AIM OF THE EXERCISE:
Write out each line exactly, starting with the one containing "I love this" and stopping after the last line of the listing below.

DATA TO EXAMINE:
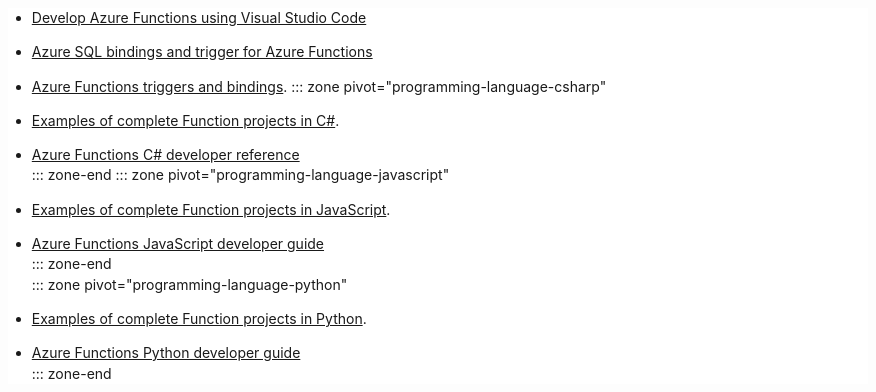 + [Develop Azure Functions using Visual Studio Code](functions-develop-vs-code.md)

+ [Azure SQL bindings and trigger for Azure Functions](functions-bindings-azure-sql.md)

+ [Azure Functions triggers and bindings](functions-triggers-bindings.md).
::: zone pivot="programming-language-csharp"  
+ [Examples of complete Function projects in C#](/samples/browse/?products=azure-functions&languages=csharp).

+ [Azure Functions C# developer reference](functions-dotnet-class-library.md)  
::: zone-end 
::: zone pivot="programming-language-javascript"  
+ [Examples of complete Function projects in JavaScript](/samples/browse/?products=azure-functions&languages=javascript).

+ [Azure Functions JavaScript developer guide](functions-reference-node.md?tabs=javascript)  
::: zone-end  
::: zone pivot="programming-language-python"
+ [Examples of complete Function projects in Python](/samples/browse/?products=azure-functions&languages=python).

+ [Azure Functions Python developer guide](functions-reference-python.md)  
::: zone-end
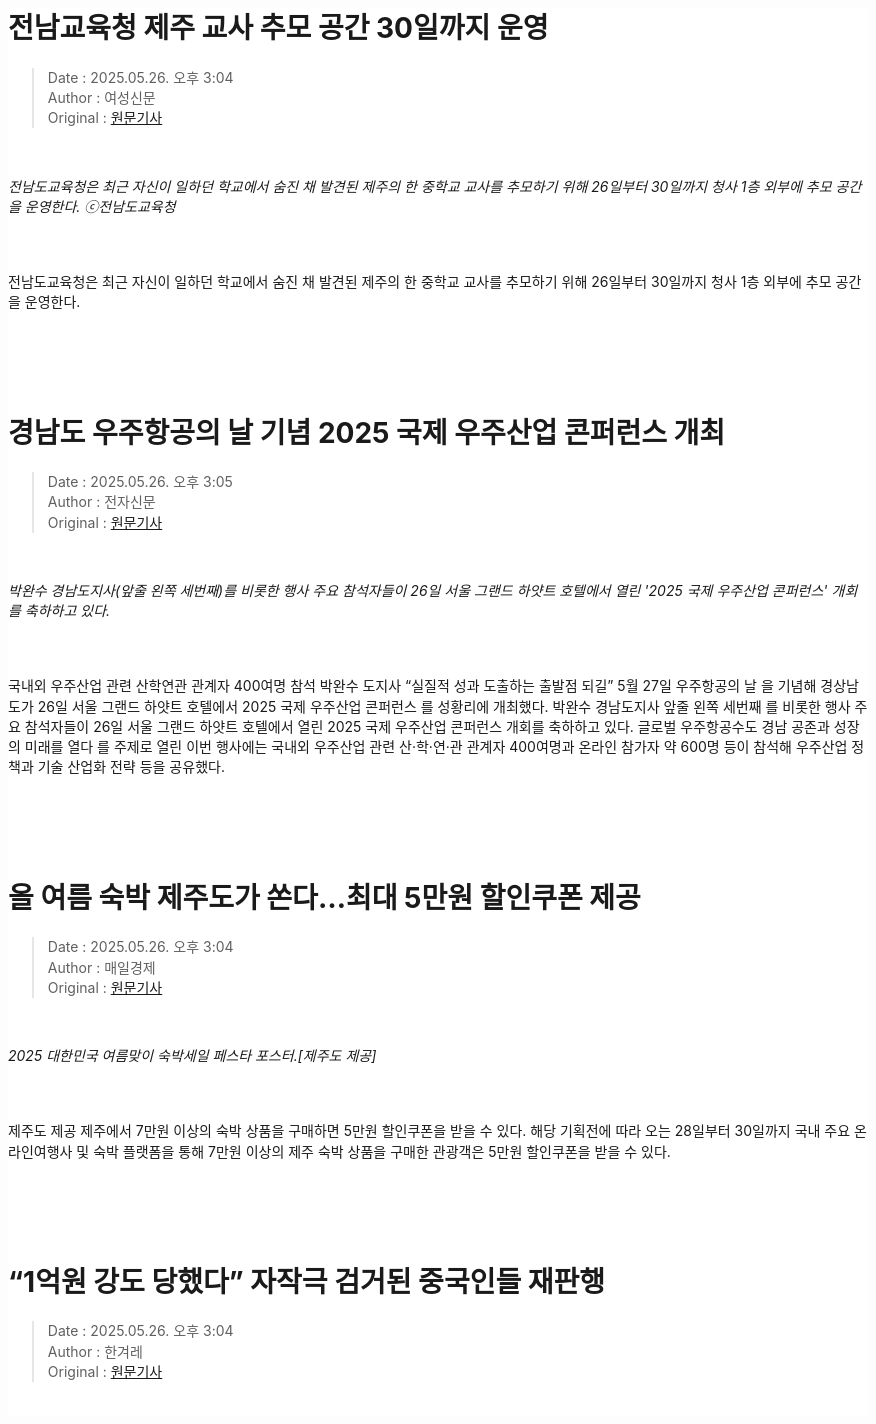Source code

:   
# 전남교육청 제주 교사 추모 공간 30일까지 운영  
  
> Date : 2025.05.26. 오후 3:04  
> Author : 여성신문  
> Original : [원문기사](https://n.news.naver.com/mnews/article/310/0000126097?sid=102)  
<br/>  
  
<img alt="전남도교육청은 최근 자신이 일하던 학교에서 숨진 채 발견된 제주의 한 중학교 교사를 추모하기 위해 26일부터 30일까지 청사 1층 외부에 추모 공간을 운영한다. ⓒ전남도교육청" class="_LAZY_LOADING _LAZY_LOADING_INIT_HIDE" src="https://imgnews.pstatic.net/image/310/2025/05/26/0000126097_001_20250526150410504.jpg?type=w860" id="img1" style="display: none;"></img><em class="img_desc">전남도교육청은 최근 자신이 일하던 학교에서 숨진 채 발견된 제주의 한 중학교 교사를 추모하기 위해 26일부터 30일까지 청사 1층 외부에 추모 공간을 운영한다. ⓒ전남도교육청</em>  
<br/><br/>  
  
전남도교육청은 최근 자신이 일하던 학교에서 숨진 채 발견된 제주의 한 중학교 교사를 추모하기 위해 26일부터 30일까지 청사 1층 외부에 추모 공간을 운영한다.  
<br/><br/><br/>  

  
# 경남도 우주항공의 날 기념 2025 국제 우주산업 콘퍼런스 개최  
  
> Date : 2025.05.26. 오후 3:05  
> Author : 전자신문  
> Original : [원문기사](https://n.news.naver.com/mnews/article/030/0003315871?sid=102)  
<br/>  
  
<img alt="박완수 경남도지사(앞줄 왼쪽 세번째)를 비롯한 행사 주요 참석자들이 26일 서울 그랜드 하얏트 호텔에서 열린 '2025 국제 우주산업 콘퍼런스' 개회를 축하하고 있다." class="_LAZY_LOADING _LAZY_LOADING_INIT_HIDE" src="https://imgnews.pstatic.net/image/030/2025/05/26/0003315871_001_20250526150509555.jpg?type=w860" id="img1" style="display: none;"></img><em class="img_desc">박완수 경남도지사(앞줄 왼쪽 세번째)를 비롯한 행사 주요 참석자들이 26일 서울 그랜드 하얏트 호텔에서 열린 '2025 국제 우주산업 콘퍼런스' 개회를 축하하고 있다.</em>  
<br/><br/>  
  
국내외 우주산업 관련 산학연관 관계자 400여명 참석 박완수 도지사 “실질적 성과 도출하는 출발점 되길” 5월 27일 우주항공의 날 을 기념해 경상남도가 26일 서울 그랜드 하얏트 호텔에서 2025 국제 우주산업 콘퍼런스 를 성황리에 개최했다.
박완수 경남도지사 앞줄 왼쪽 세번째 를 비롯한 행사 주요 참석자들이 26일 서울 그랜드 하얏트 호텔에서 열린 2025 국제 우주산업 콘퍼런스 개회를 축하하고 있다.
글로벌 우주항공수도 경남 공존과 성장의 미래를 열다 를 주제로 열린 이번 행사에는 국내외 우주산업 관련 산·학·연·관 관계자 400여명과 온라인 참가자 약 600명 등이 참석해 우주산업 정책과 기술 산업화 전략 등을 공유했다.  
<br/><br/><br/>  

  
# 올 여름 숙박 제주도가 쏜다…최대 5만원 할인쿠폰 제공  
  
> Date : 2025.05.26. 오후 3:04  
> Author : 매일경제  
> Original : [원문기사](https://n.news.naver.com/mnews/article/009/0005498610?sid=102)  
<br/>  
  
<img alt=" 2025 대한민국 여름맞이 숙박세일 페스타 포스터.[제주도 제공]" class="_LAZY_LOADING _LAZY_LOADING_INIT_HIDE" src="https://imgnews.pstatic.net/image/009/2025/05/26/0005498610_001_20250526150409490.jpg?type=w860" id="img1" style="display: none;"></img><em class="img_desc"> 2025 대한민국 여름맞이 숙박세일 페스타 포스터.[제주도 제공]</em>  
<br/><br/>  
  
제주도 제공 제주에서 7만원 이상의 숙박 상품을 구매하면 5만원 할인쿠폰을 받을 수 있다.
해당 기획전에 따라 오는 28일부터 30일까지 국내 주요 온라인여행사 및 숙박 플랫폼을 통해 7만원 이상의 제주 숙박 상품을 구매한 관광객은 5만원 할인쿠폰을 받을 수 있다.  
<br/><br/><br/>  

  
# “1억원 강도 당했다” 자작극 검거된 중국인들 재판행  
  
> Date : 2025.05.26. 오후 3:04  
> Author : 한겨레  
> Original : [원문기사](https://n.news.naver.com/mnews/article/028/0002747733?sid=102)  
<br/>  
  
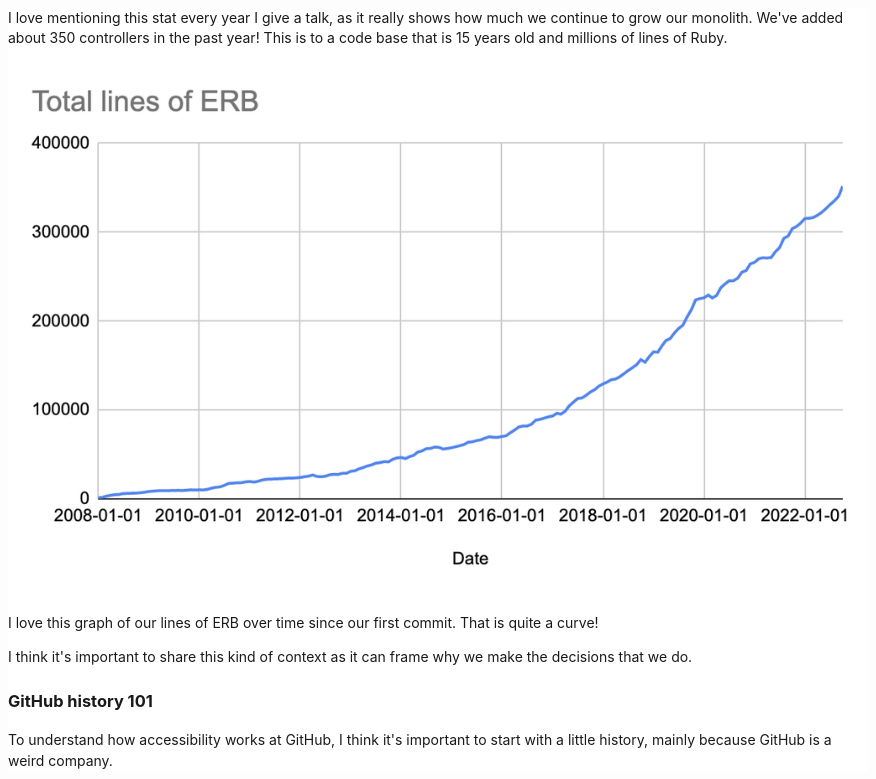 I love mentioning this stat every year I give a talk, as it really shows how much we continue to grow our monolith. We've added about 350 controllers in the past year! This is to a code base that is 15 years old and millions of lines of Ruby.

![Graph showing ERB lines of code growing at an increasing rate to nearly 400k lines today](/img/posts/2023-04-24-accessible-by-default/erb-growth.png)

I love this graph of our lines of ERB over time since our first commit. That is quite a curve!

I think it's important to share this kind of context as it can frame why we make the decisions that we do.

### GitHub history 101

To understand how accessibility works at GitHub, I think it's important to start with a little history, mainly because GitHub is a weird company.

TASK RESPONSE:
I love this graph of our lines of ERB over time since our first commit. That is quite a curve!

I think it's important to share this kind of context as it can frame why we make the decisions that we do.

### GitHub history 101

To understand how accessibility works at GitHub, I think it's important to start with a little history, mainly because GitHub is a weird company.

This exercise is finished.